▸ Requirement
Using the data below, show every line where the word "musei" occurs.

[Page segmentation data]

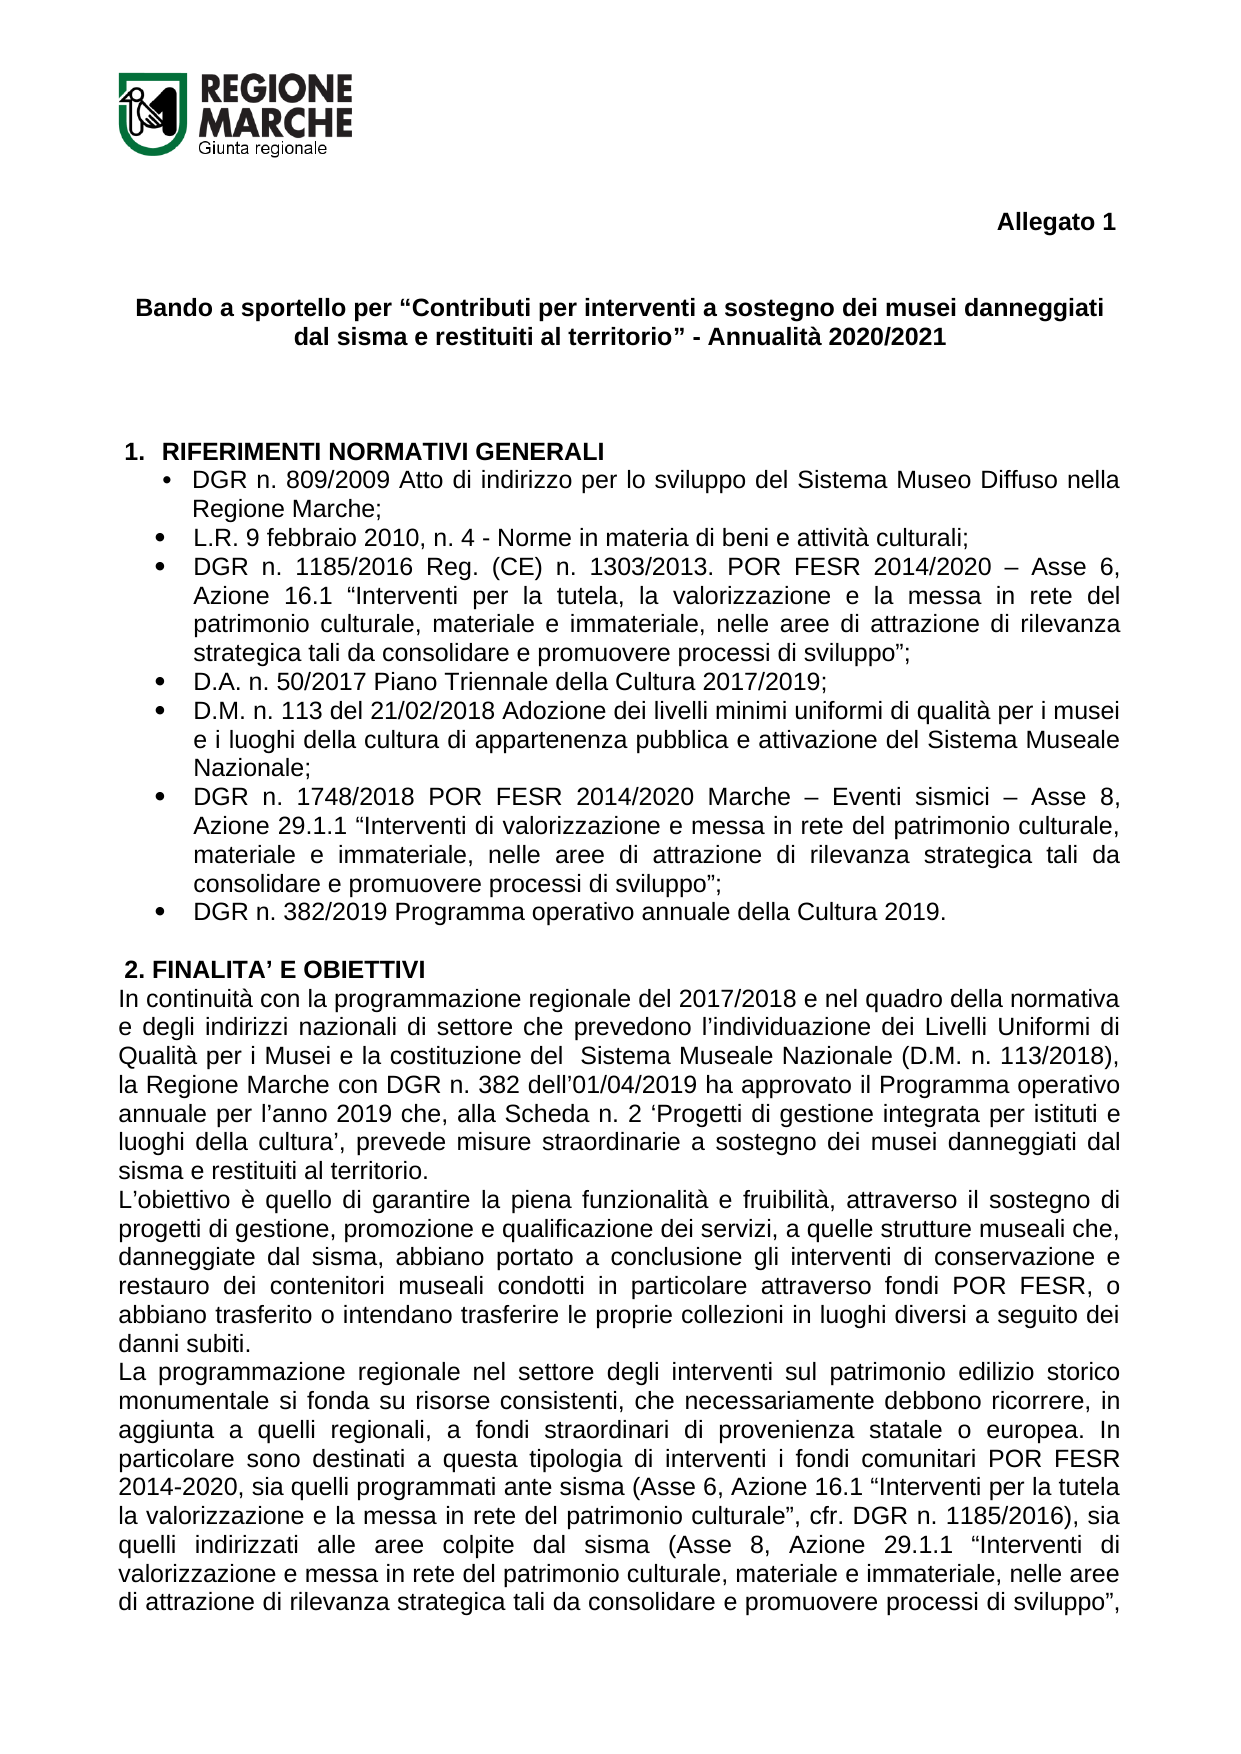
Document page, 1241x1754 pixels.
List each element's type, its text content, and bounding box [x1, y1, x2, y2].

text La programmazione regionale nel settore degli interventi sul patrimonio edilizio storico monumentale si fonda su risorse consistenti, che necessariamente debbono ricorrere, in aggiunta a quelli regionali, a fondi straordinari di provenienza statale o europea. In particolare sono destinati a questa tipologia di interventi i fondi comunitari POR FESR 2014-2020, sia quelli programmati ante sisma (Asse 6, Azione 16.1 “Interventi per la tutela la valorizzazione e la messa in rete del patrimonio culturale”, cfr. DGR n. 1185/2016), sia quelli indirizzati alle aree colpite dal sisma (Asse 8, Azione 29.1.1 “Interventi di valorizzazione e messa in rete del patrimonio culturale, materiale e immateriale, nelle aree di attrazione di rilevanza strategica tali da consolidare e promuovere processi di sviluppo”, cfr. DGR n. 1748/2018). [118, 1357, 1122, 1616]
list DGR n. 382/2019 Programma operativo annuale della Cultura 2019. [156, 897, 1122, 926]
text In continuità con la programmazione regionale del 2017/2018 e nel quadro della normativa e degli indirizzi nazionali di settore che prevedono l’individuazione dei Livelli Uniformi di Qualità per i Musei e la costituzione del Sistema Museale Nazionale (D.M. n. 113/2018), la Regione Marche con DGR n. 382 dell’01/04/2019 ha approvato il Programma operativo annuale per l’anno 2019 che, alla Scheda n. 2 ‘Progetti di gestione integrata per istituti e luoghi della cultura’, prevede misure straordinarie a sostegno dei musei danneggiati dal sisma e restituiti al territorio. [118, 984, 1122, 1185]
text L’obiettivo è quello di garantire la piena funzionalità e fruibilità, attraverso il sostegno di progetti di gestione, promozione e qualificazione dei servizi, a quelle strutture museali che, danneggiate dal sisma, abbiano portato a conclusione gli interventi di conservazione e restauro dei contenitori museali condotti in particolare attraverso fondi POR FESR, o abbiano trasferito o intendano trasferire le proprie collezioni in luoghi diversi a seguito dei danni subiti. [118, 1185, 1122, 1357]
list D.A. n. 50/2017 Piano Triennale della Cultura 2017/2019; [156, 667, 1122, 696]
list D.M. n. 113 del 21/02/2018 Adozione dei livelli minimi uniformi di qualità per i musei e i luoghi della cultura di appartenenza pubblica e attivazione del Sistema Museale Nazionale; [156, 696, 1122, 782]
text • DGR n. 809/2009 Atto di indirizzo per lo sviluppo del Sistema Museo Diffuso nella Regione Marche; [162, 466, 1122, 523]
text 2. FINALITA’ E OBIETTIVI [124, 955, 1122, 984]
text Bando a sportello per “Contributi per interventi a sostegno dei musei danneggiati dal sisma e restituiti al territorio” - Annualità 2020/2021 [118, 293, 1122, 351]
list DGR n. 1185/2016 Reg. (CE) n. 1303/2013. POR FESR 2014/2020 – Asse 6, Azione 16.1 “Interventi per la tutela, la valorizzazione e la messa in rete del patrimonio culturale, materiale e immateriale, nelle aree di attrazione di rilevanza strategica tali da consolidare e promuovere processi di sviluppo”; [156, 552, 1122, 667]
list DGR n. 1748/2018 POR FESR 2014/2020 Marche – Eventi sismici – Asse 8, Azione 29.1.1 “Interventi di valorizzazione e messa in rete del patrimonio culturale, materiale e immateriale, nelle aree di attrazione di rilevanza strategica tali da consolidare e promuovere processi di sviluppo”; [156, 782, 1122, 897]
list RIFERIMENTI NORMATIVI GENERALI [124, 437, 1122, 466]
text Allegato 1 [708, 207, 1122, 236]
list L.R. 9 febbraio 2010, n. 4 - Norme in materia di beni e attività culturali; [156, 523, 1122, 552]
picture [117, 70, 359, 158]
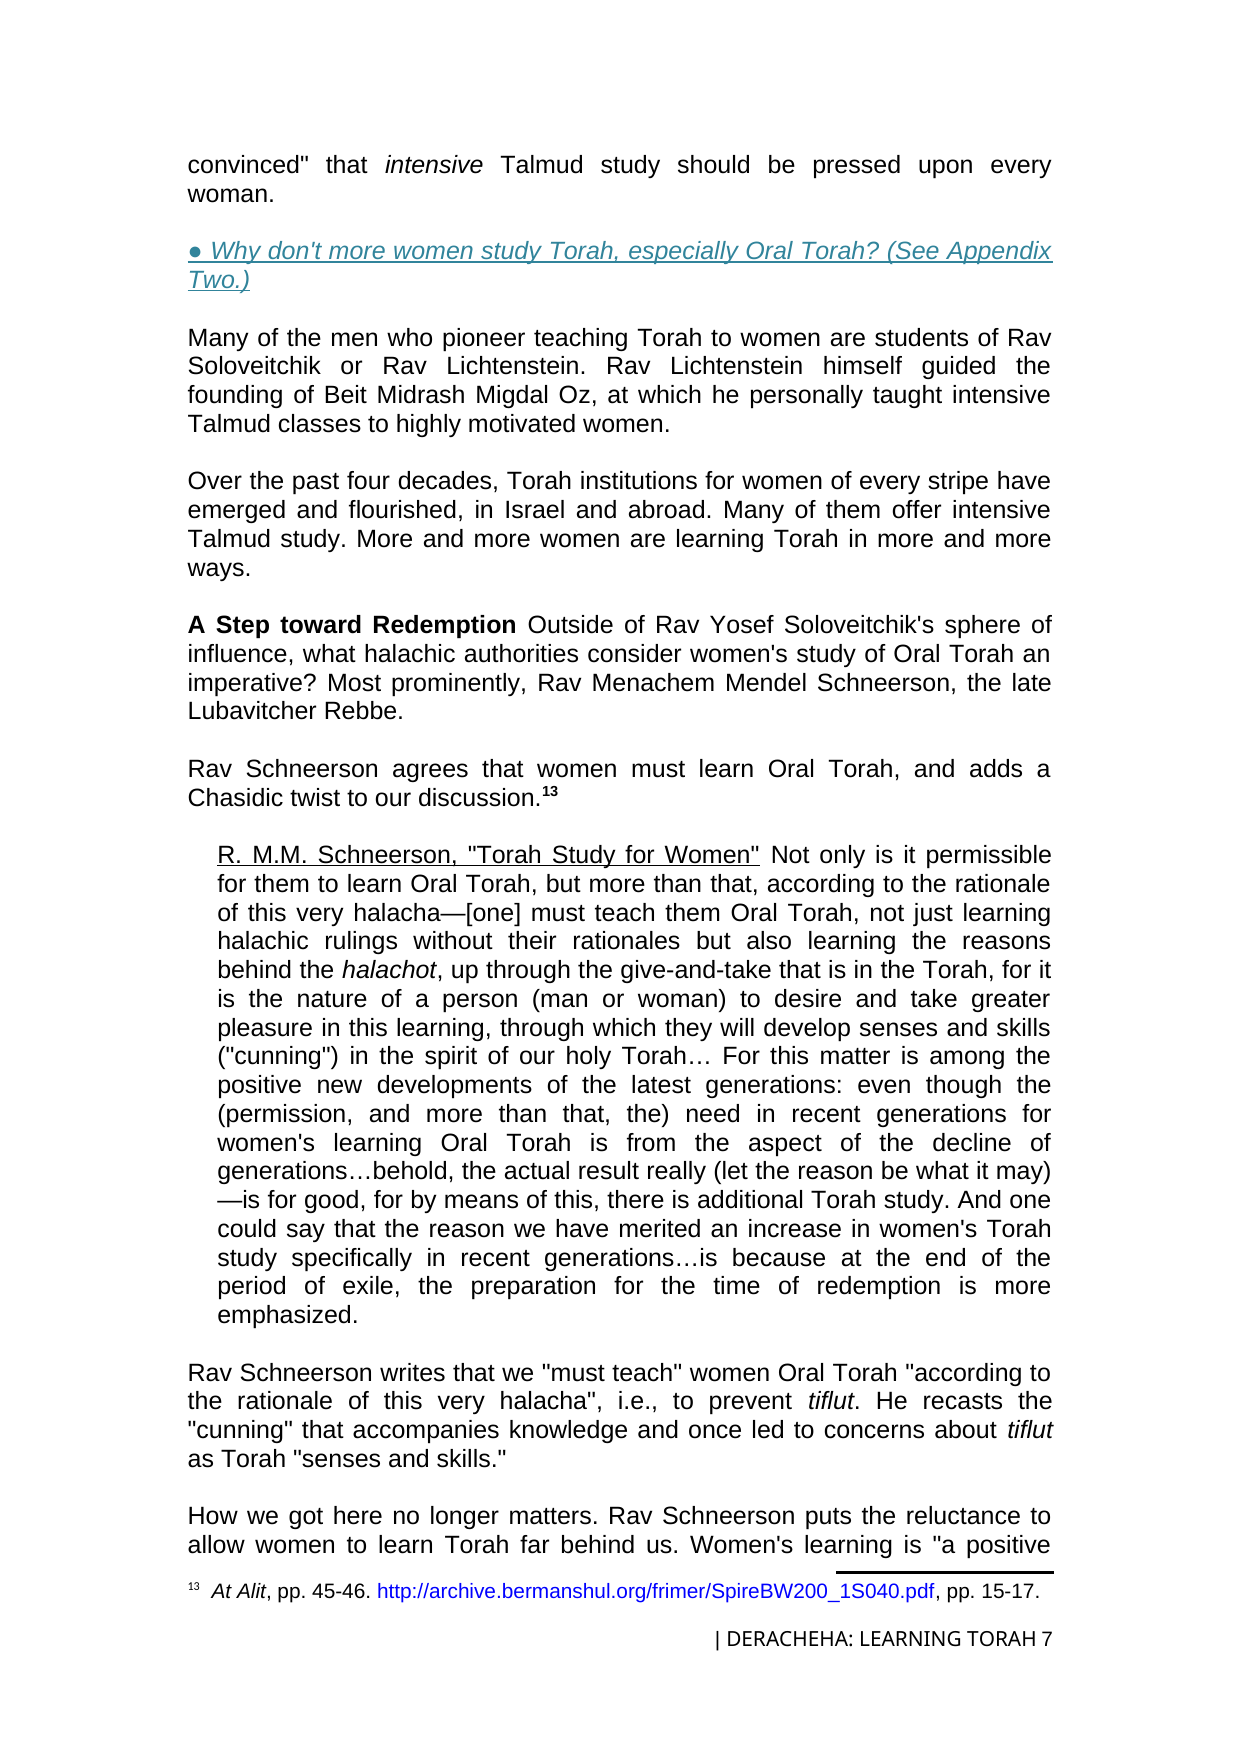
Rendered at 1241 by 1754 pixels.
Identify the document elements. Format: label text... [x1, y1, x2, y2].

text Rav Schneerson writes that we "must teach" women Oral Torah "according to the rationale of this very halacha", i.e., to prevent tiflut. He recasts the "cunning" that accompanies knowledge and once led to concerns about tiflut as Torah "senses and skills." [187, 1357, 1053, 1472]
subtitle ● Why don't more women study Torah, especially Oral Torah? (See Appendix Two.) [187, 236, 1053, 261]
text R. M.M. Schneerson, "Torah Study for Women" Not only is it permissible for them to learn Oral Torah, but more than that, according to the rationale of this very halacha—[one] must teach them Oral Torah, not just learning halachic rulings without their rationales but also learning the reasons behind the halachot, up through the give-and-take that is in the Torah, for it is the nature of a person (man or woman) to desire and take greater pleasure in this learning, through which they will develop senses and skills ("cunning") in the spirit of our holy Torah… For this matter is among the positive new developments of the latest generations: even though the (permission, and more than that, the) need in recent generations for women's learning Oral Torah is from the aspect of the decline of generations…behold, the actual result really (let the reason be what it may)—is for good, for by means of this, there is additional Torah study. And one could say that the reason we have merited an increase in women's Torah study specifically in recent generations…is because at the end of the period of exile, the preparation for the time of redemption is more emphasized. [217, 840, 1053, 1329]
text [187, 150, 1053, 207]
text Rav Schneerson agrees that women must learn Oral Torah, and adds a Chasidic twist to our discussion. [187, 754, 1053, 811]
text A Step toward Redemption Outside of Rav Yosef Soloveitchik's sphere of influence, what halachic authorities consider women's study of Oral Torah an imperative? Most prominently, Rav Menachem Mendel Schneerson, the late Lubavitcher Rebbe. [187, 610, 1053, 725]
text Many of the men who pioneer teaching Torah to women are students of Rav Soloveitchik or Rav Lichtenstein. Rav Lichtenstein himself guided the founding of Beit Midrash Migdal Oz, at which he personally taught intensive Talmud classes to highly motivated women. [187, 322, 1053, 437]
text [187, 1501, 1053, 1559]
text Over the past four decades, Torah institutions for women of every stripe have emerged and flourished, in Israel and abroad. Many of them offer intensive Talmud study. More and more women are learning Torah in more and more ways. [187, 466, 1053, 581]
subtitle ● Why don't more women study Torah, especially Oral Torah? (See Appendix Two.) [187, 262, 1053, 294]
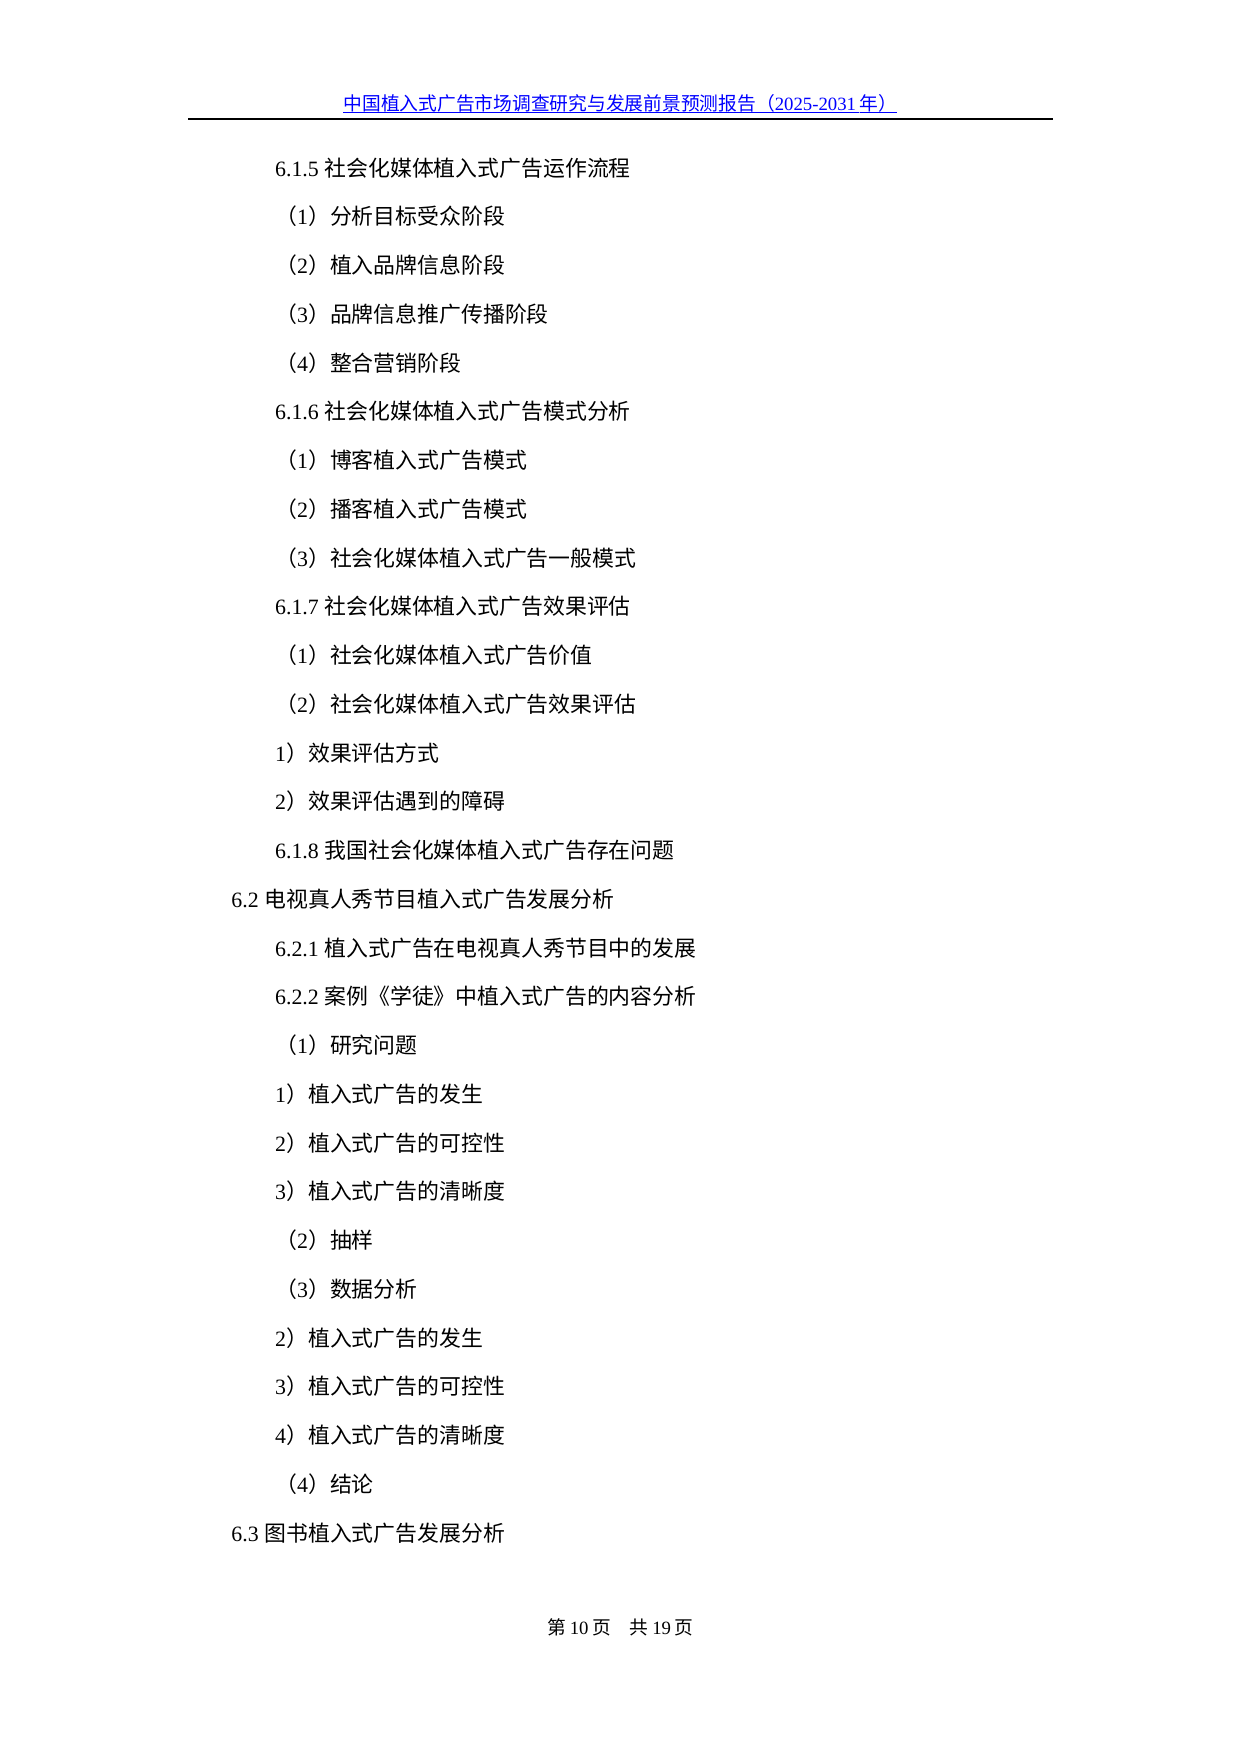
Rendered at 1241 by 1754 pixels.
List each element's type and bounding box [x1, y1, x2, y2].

▸ Written reply
text In continuità con la programmazione regionale del 2017/2018 e nel quadro della normativa e degli indirizzi nazionali di settore che prevedono l’individuazione dei Livelli Uniformi di Qualità per i Musei e la costituzione del Sistema Museale Nazionale (D.M. n. 113/2018), la Regione Marche con DGR n. 382 dell’01/04/2019 ha approvato il Programma operativo annuale per l’anno 2019 che, alla Scheda n. 2 ‘Progetti di gestione integrata per istituti e luoghi della cultura’, prevede misure straordinarie a sostegno dei musei danneggiati dal sisma e restituiti al territorio. [118, 984, 1122, 1185]
list D.M. n. 113 del 21/02/2018 Adozione dei livelli minimi uniformi di qualità per i musei e i luoghi della cultura di appartenenza pubblica e attivazione del Sistema Museale Nazionale; [156, 696, 1122, 782]
text Bando a sportello per “Contributi per interventi a sostegno dei musei danneggiati dal sisma e restituiti al territorio” - Annualità 2020/2021 [118, 293, 1122, 351]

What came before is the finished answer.